Sun Throws A Tupperware Party For Java, And 34,000 Consumers Show Up
During the 12-week campaign, 1,100 self-selected agents spread out across the country, introduced their friends, relatives, and coworkers to Java.com, and encouraged them to log on.
"Java Inside" as a marketing slogan? Something of the sort is well on its way.
Armed with a survey that showed 86% of consumers have heard of Java, and that 33% prefer products that use the technology, Sun marched up to the Blu-ray consortium's leadership team and asked them to brand the next-generation optical disc format with the Java logo. "They first asked us what we would pay, but when we showed them the survey, they agreed to do it for free," says Mark Herring, senior director of Java brand marketing for Sun.
Herring had never thought of Java as a consumer brand until four years ago, when a colleague's child asked him where to find more Java games. "That was my 'aha' moment, because why Java? This wasn't a computer nerd, just a kid," says Herring. Upon probing, it turned out that the young game player felt that Java games "were much cooler than others." "He basically articulated a whole strategy for developing general consumer interest in the brand," says Herring.
That was the dawn of a new era in Java marketing, which was to develop a consumer community that would spread the word about the escalating number of Java-based products being developed across a variety of industries, including entertainment, education, government, transportation, finance, telecommunications, and more.
At the heart of this strategy was the establishment of Java.com a place where Java enthusiasts can go to talk to each other, swap insights, download the latest games, and try out spotlighted applications. Currently featured is "Airport Monitor," which provides users with a dynamic interactive display of air traffic and flight information for major U.S. airports.
Not incidentally, ideas for improvements to existing Java-based products are in abundance--as are recommendations for new products.

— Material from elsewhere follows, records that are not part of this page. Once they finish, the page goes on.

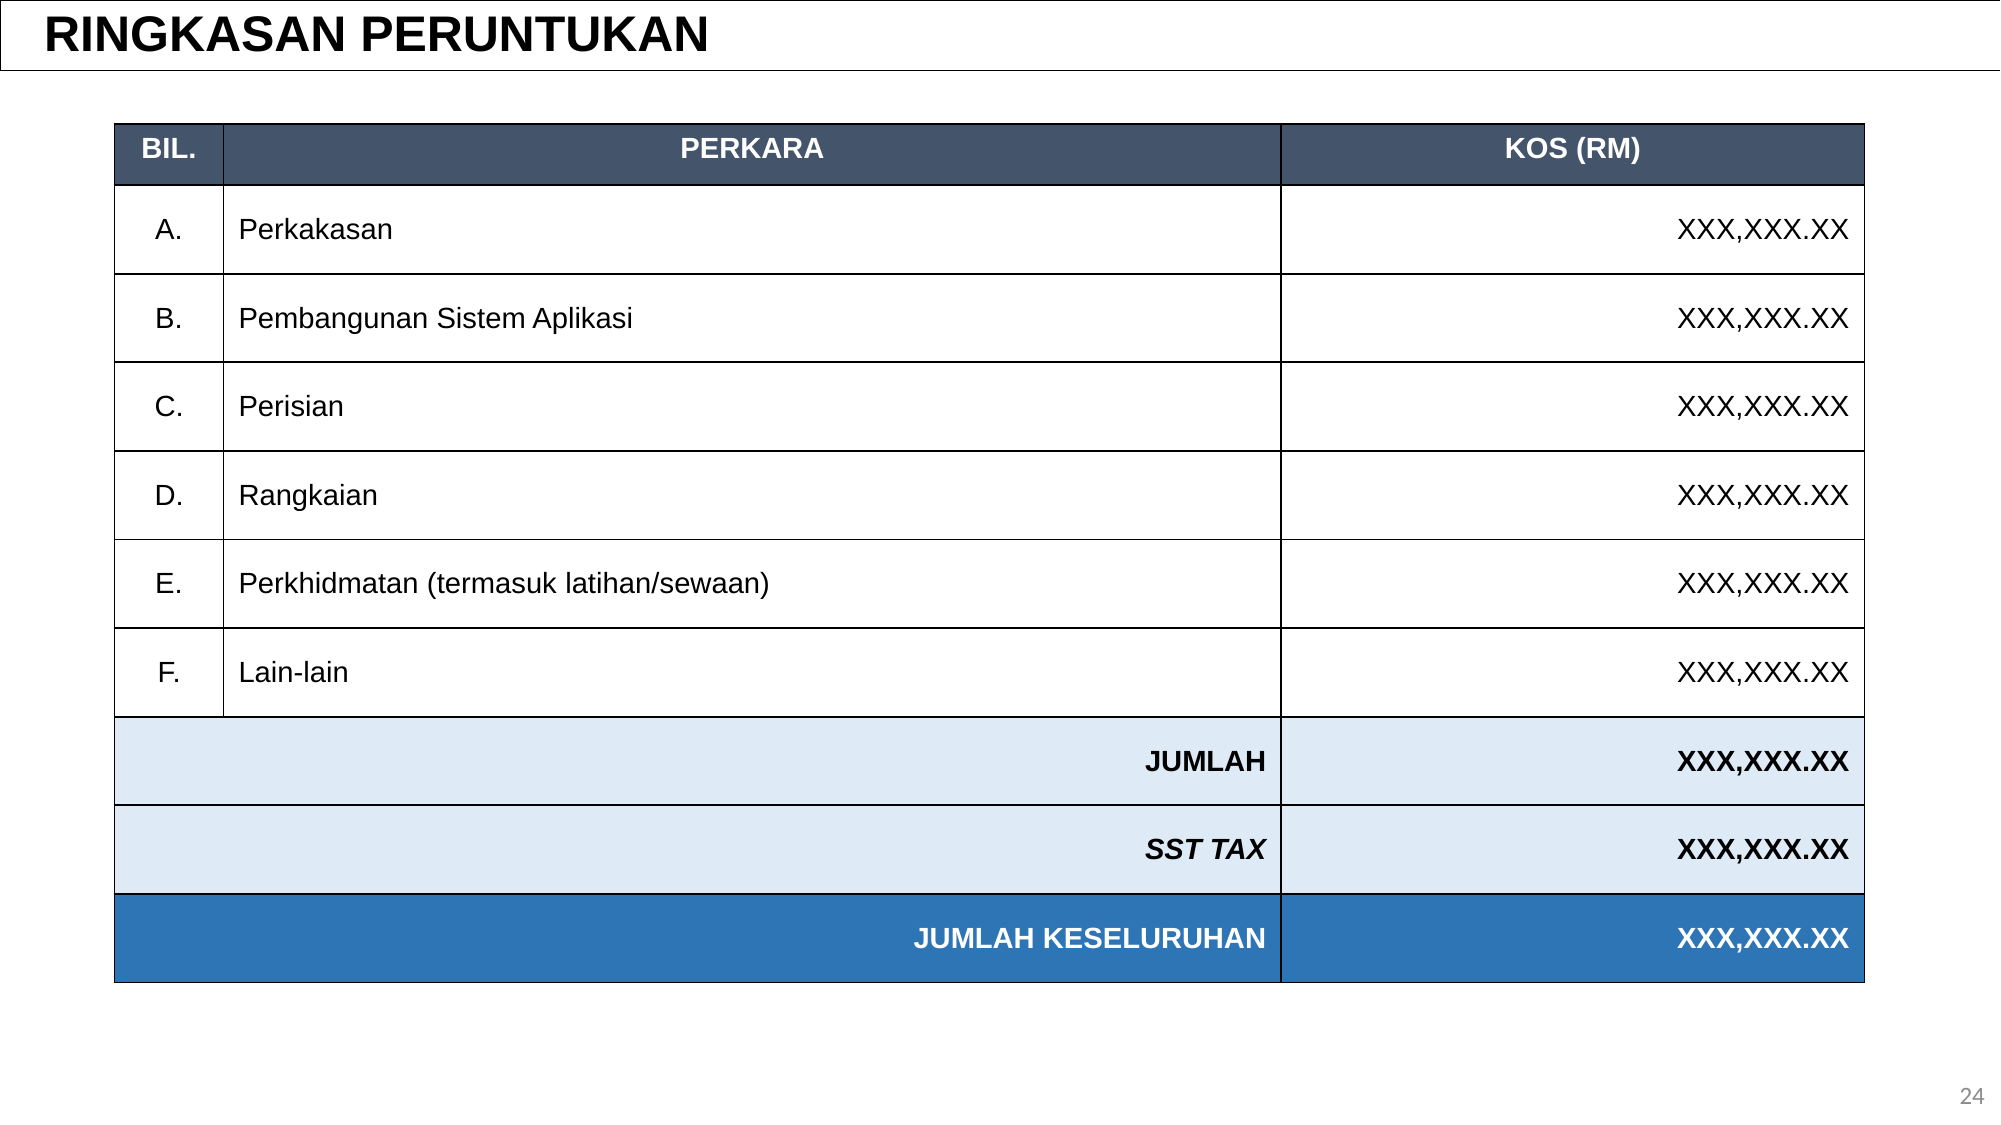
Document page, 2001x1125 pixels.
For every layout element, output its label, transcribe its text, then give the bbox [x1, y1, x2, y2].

table_cell C. [115, 363, 223, 450]
table_header KOS (RM) [1282, 125, 1864, 184]
table_header PERKARA [224, 125, 1280, 184]
table_cell A. [115, 186, 223, 273]
table_cell XXX,XXX.XX [1282, 629, 1864, 716]
table_cell E. [115, 540, 223, 627]
slide_number 24 [1550, 1065, 2000, 1125]
table_cell JUMLAH KESELURUHAN [224, 895, 1280, 982]
table_cell SST TAX [224, 806, 1280, 893]
table_cell JUMLAH [224, 718, 1280, 804]
table_cell XXX,XXX.XX [1282, 540, 1864, 627]
table_cell XXX,XXX.XX [1282, 895, 1864, 982]
table_cell XXX,XXX.XX [1282, 806, 1864, 893]
table_cell F. [115, 629, 223, 716]
table_cell [115, 806, 224, 893]
title RINGKASAN PERUNTUKAN [0, 0, 2000, 71]
table_cell XXX,XXX.XX [1282, 363, 1864, 450]
table_cell [115, 895, 224, 982]
table_cell XXX,XXX.XX [1282, 452, 1864, 539]
table_cell [115, 718, 224, 804]
table_cell Perkakasan [224, 186, 1280, 273]
table_cell Perkhidmatan (termasuk latihan/sewaan) [224, 540, 1280, 627]
table_cell Lain-lain [224, 629, 1280, 716]
table_header BIL. [115, 125, 223, 184]
table_cell XXX,XXX.XX [1282, 275, 1864, 361]
table_cell D. [115, 452, 223, 539]
table_cell B. [115, 275, 223, 361]
table_cell Perisian [224, 363, 1280, 450]
table_cell XXX,XXX.XX [1282, 718, 1864, 804]
table_cell Rangkaian [224, 452, 1280, 539]
table_cell Pembangunan Sistem Aplikasi [224, 275, 1280, 361]
table_cell XXX,XXX.XX [1282, 186, 1864, 273]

With more than 15 million unique visitors every month, Sun considers the site an "enormous success," says Herring, who says the goal, from Sun's perspective, is that the more people talk about Java, the more infrastructure the company can sell--which, after all, is how it makes its money.

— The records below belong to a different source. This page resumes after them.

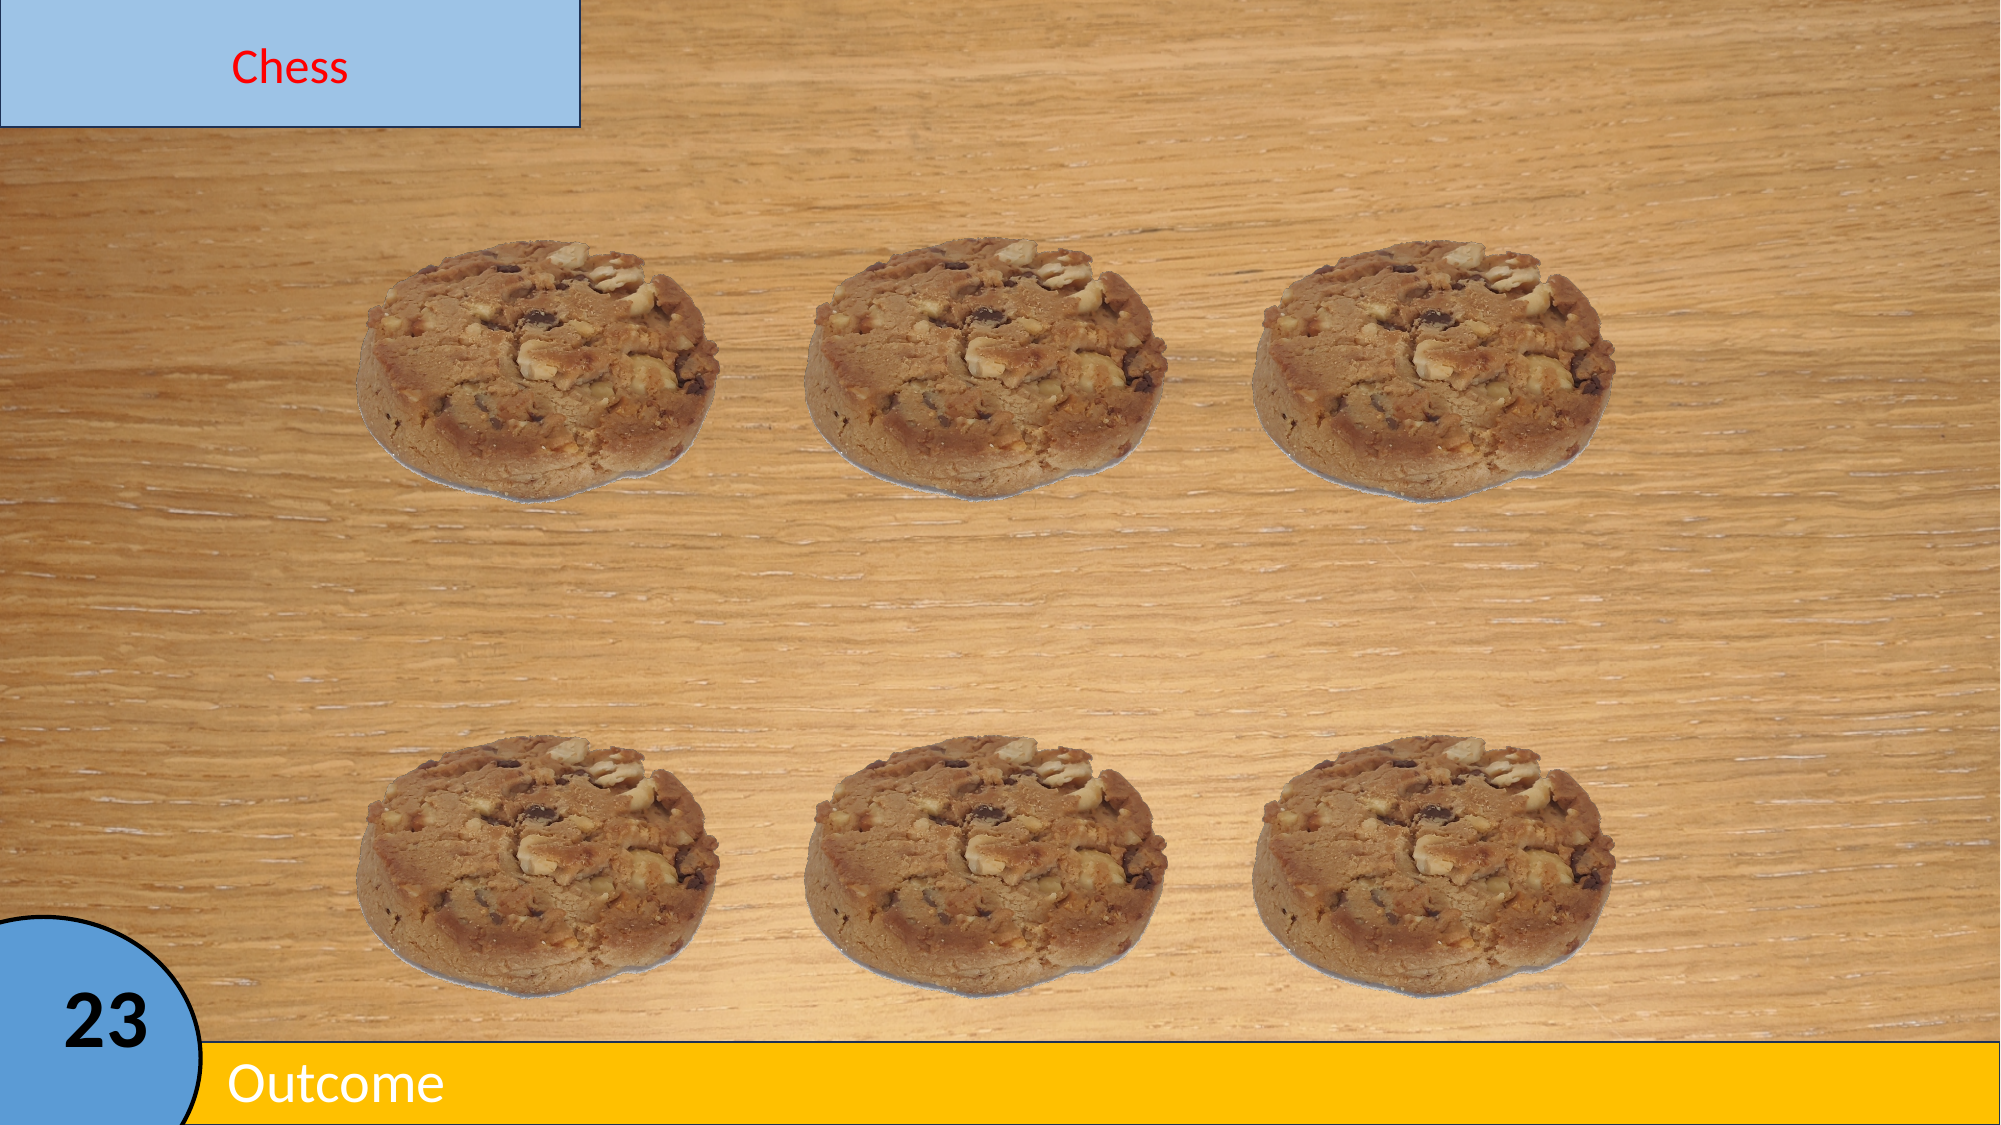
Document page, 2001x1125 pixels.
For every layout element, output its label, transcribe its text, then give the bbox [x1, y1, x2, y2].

picture [0, 0, 2001, 1125]
text_box 23 [0, 916, 201, 1125]
text_box Outcome [213, 1037, 919, 1122]
text_box Chess [0, 0, 581, 128]
text_box [183, 1041, 2000, 1125]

But despite the success of the site, Herring wanted more. "We wanted to understand more precisely how word of mouth about Java was working," he says. He turned to BzzAgent, a word-of-mouth marketing firm (see main article, "Beyond Viral: Using The Web To Nurture 'Contagious Behavior' Among Customers") to employ volunteer "agents" to go out and try to spread the word about Java to other consumers using face-to-face rather than online encounters During the 12-week campaign, 1,100 self-selected agents spread out across the country, introduced their friends, relatives, and co-workers to Java.com, and encouraged them to log on. Everyone who was "buzzed" was then asked to detailed reports on their reactions to the site.
Based on field reports, Sun estimates the low-tech word-of-mouth campaign spread to nearly 34,000 people.

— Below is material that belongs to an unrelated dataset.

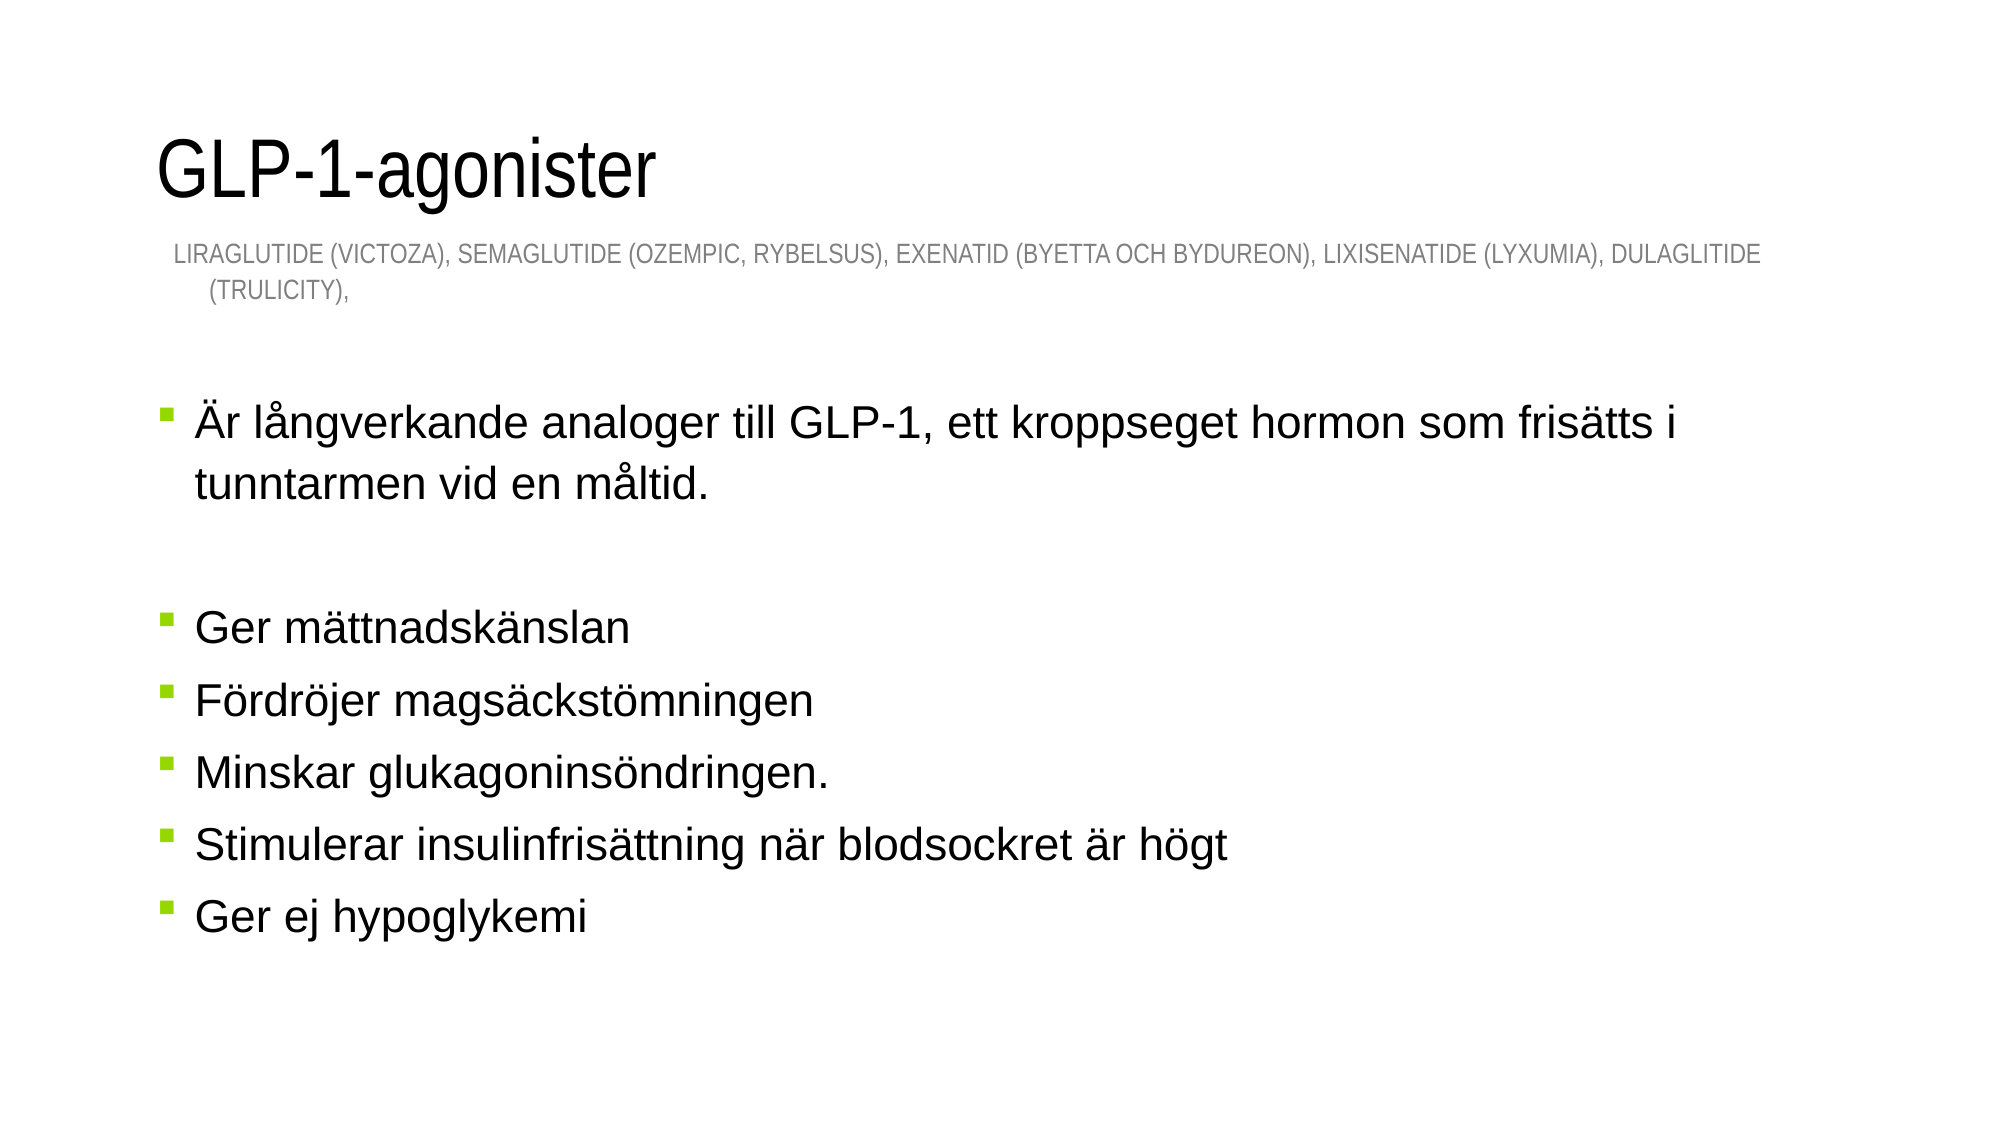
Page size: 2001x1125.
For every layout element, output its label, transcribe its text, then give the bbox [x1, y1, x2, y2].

list Är långverkande analoger till GLP-1, ett kroppseget hormon som frisätts i tunntarmen vid en måltid. Ger mättnadskänslan Fördröjer magsäckstömningen Minskar glukagoninsöndringen. Stimulerar insulinfrisättning när blodsockret är högt Ger ej hypoglykemi [141, 379, 1859, 955]
title GLP-1-agonister [141, 118, 1859, 225]
list Liraglutide (Victoza), Semaglutide (Ozempic, Rybelsus), Exenatid (Byetta och Bydureon), Lixisenatide (Lyxumia), Dulaglitide (Trulicity), [158, 224, 1876, 314]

"And not only did we reach those consumers, we learned a lot about how to improve the site, about making it more interactive, and emphasizing Java as used for mobile browsing and game playing," says Herring.
One thing that was nervous-making, says Herring: BzzAgent won't take your money unless you are "buzzable"--that is, unless sufficient numbers of buzz agents actually volunteer to work on behalf of your product. "We were excited that so many signed up," he says. "That was good validation."